Levusek szkoda, ja kotów nie toleruję w żadnej postaci :) Pieski są najukochańsze na świecie. Ale koniec już, bo się off robi mały ;)

2014-04-23 21:56

Silje nie znam odstraszaczy, ale jakbym znała to bym Ci nie podała, bo kocham wszystkie kotki i pieski :) :) :)

2014-04-23 21:51

Pies może być niewątpliwie nosicielem ale właściwie trzeba byłoby go zjeść, żeby się zarazić, ale jeśli zarażony kot zrobi kupkę na jego posiadłości i piesek ją powącha lub zje niechcący, czy też chcący :) (bo jak wiadomo niektóre psy tak robią) to może on zarazić człowieka, który go pogłaszcze, czy np da się polizać. Jakaś droga więc jest, lecz na pewno trudniejsza niż od kota.
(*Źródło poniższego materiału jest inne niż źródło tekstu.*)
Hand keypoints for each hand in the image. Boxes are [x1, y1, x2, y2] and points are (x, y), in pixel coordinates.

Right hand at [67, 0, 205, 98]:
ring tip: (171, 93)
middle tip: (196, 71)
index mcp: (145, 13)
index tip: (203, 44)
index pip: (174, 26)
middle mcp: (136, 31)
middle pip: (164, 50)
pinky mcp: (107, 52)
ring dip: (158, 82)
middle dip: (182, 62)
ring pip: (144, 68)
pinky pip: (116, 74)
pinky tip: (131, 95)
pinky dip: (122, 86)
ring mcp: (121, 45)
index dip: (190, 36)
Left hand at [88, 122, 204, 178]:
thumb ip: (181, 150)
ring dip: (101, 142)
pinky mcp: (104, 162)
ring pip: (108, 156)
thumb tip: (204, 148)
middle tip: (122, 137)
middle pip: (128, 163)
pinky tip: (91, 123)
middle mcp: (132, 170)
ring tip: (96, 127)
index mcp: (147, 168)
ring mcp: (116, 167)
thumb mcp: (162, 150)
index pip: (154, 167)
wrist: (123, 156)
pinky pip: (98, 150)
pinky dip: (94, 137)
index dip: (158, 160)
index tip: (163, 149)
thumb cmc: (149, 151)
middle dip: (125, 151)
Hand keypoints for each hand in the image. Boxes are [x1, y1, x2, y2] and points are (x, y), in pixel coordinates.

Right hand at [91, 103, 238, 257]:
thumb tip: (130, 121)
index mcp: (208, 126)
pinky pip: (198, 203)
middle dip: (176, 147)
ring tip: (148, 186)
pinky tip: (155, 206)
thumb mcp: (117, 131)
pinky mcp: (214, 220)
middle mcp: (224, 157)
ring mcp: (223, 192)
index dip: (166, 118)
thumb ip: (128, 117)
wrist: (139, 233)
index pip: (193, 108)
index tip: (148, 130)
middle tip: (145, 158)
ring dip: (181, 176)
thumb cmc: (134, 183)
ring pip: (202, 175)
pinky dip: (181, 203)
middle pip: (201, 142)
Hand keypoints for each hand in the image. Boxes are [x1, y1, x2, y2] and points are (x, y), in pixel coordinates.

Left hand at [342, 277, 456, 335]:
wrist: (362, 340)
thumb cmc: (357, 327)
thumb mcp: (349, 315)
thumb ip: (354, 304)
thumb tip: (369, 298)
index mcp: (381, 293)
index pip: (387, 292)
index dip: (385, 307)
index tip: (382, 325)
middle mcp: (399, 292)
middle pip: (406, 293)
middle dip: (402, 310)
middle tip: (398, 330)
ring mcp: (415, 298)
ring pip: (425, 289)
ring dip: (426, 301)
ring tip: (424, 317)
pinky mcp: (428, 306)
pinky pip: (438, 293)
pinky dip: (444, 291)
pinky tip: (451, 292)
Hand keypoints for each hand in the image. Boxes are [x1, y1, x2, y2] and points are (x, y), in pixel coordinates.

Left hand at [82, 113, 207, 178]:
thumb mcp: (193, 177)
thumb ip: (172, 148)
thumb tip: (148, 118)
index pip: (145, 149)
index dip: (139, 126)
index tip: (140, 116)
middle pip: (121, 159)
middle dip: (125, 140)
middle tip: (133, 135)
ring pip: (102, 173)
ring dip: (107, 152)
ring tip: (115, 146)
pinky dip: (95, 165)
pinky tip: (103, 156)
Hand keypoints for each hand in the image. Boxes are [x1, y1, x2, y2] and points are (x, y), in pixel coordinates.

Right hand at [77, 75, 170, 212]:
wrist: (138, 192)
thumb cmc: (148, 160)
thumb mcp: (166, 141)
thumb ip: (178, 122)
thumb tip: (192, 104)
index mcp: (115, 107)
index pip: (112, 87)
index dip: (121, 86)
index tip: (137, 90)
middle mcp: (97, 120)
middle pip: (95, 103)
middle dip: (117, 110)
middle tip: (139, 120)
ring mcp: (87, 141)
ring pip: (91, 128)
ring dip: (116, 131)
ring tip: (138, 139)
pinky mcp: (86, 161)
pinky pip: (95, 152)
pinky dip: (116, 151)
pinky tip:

Najbardziej zarażają odchody kota, który to lubi się załatwiać to tu, to tam :)

2014-04-23 21:39

Pies?? Pierwsze słyszę. W czasie ciąży, kiedy lekarz zlecił mi toxo i pytał o kontakty ze zwierzętami powiedział, że od psa to na pewno się nie zarażę. Apropo kotów, są może w sprzedaży jakieś odstraszacze? Takie żeby całe podwórko spryskać i żeby mendy mi tu nie właziły? Bo dzisiaj jakiś jeden się zaplątał i musiałam psa wypuścić.